A chronic problem for spies operating in enemy territory is transmitting their findings to their home base. The problem was especially acute in World War II Europe, where German signal-detection technology, based on triangulation skills, took a deadly toll on agents.
The British spy services delved into history for their solution: The use of carrier pigeons to speed information from agent to headquarters. The story is told in a splendidly readable account by Gordon Corera, veteran national security correspondent for the BBC.
For reasons mysterious to us Yanks, the harboring of vast flocks of carrier pigeons is a national pastime for uncountable Brits, whose flocks number into the hundreds.
During the first months of the war, Britain’s chief intelligence arm, MI6, frantically sought information of whether — or when — German forces would sweep out of Europe and invade. Spymasters delved into antiquity for the answer. Noah had pigeons on his famed ark to send reports on flood waters; Julius Caesar used birds during his conquest of Gaul. Pigeons were widely used in World War I. Why not give birds a try?
Britain had two societies of pigeon fanciers that happily supplied the needed birds. For reasons that baffle botanists, homing pigeons have the knack of flying back to their home roosts, whatever the distance.
But could they manage the 100+ miles from Europe back to England? Test flights were successful.
Thus the procedure. Six birds were gently packed into a crate that was tied to a three-and-a-half-foot parachute. Attached to each crate was an envelope with a questionnaire about German installations (and, thoughtfully, a pencil and half-a-pound of pigeon food, to be doled out a cup daily). Return messages were inserted into a small cylinder attached to each bird’s leg.
Thus was hatched Operation Columba (“columba” being the Latin scientific term for pigeon), which despite occasional glitches proved valuable for British intelligence.
The immediate concern was a possible cross-channel invasion. So the first queries dealt with concentrations of German troops and equipment depots in Belgium that could be targeted for bombing.
Two days after the initial drop in April 1940, the first pigeon returned to its roost in Kent with exactly the information sought: The location of a munitions dump, a report on a German artillery movement and a note that enemy morale “is not too good.”
The swift return, followed by many others, answered a key question: Would persons in occupied areas risk their lives to answer the pigeon-borne queries? The response was overwhelming: Many citizens of both Belgium and France were disgusted with their leaders’ swift capitulation to the Germans, and wished to demonstrate their personal bravery.
In many instances, the pigeon messages were dispatched by a single individual — for instance, a farmer who found a parachute while making his morning rounds and scrawled what he knew before tossing the bird into the air.
There were notable examples of how Operation Columba inspired the formation of ad hoc resistance groups. Mr.
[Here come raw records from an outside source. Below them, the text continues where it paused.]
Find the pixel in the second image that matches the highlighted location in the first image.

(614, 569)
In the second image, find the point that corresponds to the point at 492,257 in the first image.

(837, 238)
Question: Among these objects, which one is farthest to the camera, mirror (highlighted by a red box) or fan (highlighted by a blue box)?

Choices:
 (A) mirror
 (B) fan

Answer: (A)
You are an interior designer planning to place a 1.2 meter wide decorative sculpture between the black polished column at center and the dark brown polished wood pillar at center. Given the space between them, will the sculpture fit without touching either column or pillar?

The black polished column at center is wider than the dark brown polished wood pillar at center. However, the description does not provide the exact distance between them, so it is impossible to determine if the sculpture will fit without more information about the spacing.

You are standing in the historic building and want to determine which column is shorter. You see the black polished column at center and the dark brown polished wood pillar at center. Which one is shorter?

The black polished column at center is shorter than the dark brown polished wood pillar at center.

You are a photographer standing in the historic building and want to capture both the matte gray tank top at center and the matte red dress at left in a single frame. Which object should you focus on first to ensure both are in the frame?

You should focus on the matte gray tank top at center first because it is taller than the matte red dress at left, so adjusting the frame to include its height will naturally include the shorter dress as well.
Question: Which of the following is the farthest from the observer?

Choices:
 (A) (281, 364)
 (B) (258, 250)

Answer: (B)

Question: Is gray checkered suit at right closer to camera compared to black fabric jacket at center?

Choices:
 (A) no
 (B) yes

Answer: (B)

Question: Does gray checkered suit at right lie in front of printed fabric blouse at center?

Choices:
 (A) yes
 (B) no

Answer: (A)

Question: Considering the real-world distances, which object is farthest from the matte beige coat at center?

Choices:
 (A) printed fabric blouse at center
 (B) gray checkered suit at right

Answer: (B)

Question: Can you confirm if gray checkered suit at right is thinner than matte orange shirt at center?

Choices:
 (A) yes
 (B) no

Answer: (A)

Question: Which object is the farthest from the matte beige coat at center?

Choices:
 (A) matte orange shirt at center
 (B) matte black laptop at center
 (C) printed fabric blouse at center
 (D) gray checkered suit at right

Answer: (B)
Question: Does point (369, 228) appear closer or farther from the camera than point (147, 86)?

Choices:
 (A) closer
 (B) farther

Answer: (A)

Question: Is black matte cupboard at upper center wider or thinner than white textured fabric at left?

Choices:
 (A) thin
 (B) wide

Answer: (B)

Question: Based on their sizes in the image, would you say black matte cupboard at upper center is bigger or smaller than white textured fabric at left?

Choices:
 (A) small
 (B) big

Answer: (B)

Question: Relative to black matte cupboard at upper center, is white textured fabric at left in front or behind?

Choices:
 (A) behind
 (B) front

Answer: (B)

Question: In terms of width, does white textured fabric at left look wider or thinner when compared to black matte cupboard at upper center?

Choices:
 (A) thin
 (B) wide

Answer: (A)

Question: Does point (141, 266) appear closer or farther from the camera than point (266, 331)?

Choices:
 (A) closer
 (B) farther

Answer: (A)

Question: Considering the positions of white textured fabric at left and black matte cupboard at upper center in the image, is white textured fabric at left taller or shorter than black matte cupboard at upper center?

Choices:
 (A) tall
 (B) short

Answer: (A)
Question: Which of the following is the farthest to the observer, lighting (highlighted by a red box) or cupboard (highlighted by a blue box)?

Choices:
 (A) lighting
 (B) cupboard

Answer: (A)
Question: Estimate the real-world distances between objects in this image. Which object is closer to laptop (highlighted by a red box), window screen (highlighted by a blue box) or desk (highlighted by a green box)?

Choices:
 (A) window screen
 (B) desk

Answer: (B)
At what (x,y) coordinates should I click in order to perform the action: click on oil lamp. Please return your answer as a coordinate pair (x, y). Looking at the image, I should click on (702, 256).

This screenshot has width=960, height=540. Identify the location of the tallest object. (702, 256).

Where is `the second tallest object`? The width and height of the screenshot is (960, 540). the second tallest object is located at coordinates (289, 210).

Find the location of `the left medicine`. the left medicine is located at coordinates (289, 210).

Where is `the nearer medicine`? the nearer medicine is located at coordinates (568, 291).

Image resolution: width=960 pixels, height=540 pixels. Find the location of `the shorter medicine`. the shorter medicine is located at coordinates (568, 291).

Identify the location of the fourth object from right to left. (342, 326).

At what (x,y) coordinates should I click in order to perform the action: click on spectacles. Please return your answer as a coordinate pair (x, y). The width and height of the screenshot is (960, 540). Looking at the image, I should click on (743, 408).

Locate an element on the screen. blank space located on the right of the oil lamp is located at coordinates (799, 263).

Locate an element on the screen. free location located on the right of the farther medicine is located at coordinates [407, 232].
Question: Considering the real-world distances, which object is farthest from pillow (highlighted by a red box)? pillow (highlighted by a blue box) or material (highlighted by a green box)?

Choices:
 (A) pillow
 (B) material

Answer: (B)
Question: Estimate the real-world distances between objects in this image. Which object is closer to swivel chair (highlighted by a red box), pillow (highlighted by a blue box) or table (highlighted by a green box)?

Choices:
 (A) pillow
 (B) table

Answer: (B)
Corera tells of a farmer who found a pigeon and decided to take it (hidden in a sack of potatoes) to a family he knew were patriots.
The three brothers and two sisters of the Debaillies family, although they hated the Germans, were divided. Two men felt the “risk was too great.” But they decided to contact a priest, Father Joseph Raskin, who had worked underground against the Germans in World War I, (being jailed twice) and was ready to resist again.
Raskin and friends went to work surveying German military activities in their area. A key item of information was that coastal defenses were being strengthened — a signal to British intelligence that the Germans were now preparing to defend against an invasion, rather than launch one of their own.
Raskin used a magnifying glass to ensure he crammed as much detail as possible onto two thin sheets of rice paper. His product is reproduced in the book. Once can only speculate the excitement with which intel analysts pored over the pages.
One page bore a symbol, a circle with a curley L sitting on a V, with “Our Shield!” scrawled alongside, a signal to watch for subsequent messages. The cell took the name “Leopold Vindictive” and send back uncountable messages.
The Germans, unsurprisingly, found enough pigeons to deduce what was going on and launched counter-measures: Falcons, a pigeon’s worst enemy. They also scattered their own pigeons, hoping to entrap resistance fighters.
Nonetheless, Operation Columba continued through D-Day and beyond, with pigeon-borne serving as messengers. There was a deadly price, of course: Of the 16,000 pigeons sent out, only 1 of 10 made it back alive. Perhaps a memorial statue is in order?